**Problem details**
Substitute "watch" for "clock" in the stretch from the start of the material through the line that contains "rv: 11,50,04", and reproduce only that stretch with everything else unchanged.

**Extracted material**
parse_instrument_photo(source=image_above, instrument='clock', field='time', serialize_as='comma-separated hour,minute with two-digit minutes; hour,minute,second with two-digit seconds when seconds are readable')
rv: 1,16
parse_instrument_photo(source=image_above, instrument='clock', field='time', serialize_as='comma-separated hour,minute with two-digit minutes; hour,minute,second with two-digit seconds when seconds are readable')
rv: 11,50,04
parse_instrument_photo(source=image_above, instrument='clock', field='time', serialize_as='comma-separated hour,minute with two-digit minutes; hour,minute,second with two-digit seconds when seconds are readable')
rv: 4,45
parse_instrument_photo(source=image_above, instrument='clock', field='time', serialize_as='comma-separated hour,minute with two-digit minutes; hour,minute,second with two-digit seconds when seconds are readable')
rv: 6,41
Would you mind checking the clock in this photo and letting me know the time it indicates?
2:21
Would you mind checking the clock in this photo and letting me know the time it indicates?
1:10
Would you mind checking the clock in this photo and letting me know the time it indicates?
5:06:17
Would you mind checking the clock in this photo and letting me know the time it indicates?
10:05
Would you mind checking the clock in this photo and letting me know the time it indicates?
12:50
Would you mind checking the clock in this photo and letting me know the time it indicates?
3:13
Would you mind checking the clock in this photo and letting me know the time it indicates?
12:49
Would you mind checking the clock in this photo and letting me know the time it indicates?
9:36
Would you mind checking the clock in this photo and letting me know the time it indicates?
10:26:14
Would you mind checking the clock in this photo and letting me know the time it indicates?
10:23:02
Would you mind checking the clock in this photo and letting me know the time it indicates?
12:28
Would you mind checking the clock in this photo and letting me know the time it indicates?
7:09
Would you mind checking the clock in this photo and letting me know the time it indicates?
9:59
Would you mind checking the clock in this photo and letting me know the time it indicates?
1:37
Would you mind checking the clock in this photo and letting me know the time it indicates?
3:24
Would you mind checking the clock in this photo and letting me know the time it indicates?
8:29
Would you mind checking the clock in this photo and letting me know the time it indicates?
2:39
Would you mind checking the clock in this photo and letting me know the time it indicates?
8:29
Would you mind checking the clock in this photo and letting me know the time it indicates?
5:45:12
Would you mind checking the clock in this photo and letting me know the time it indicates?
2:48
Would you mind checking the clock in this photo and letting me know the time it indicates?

**Task result**
parse_instrument_photo(source=image_above, instrument='watch', field='time', serialize_as='comma-separated hour,minute with two-digit minutes; hour,minute,second with two-digit seconds when seconds are readable')
rv: 1,16
parse_instrument_photo(source=image_above, instrument='watch', field='time', serialize_as='comma-separated hour,minute with two-digit minutes; hour,minute,second with two-digit seconds when seconds are readable')
rv: 11,50,04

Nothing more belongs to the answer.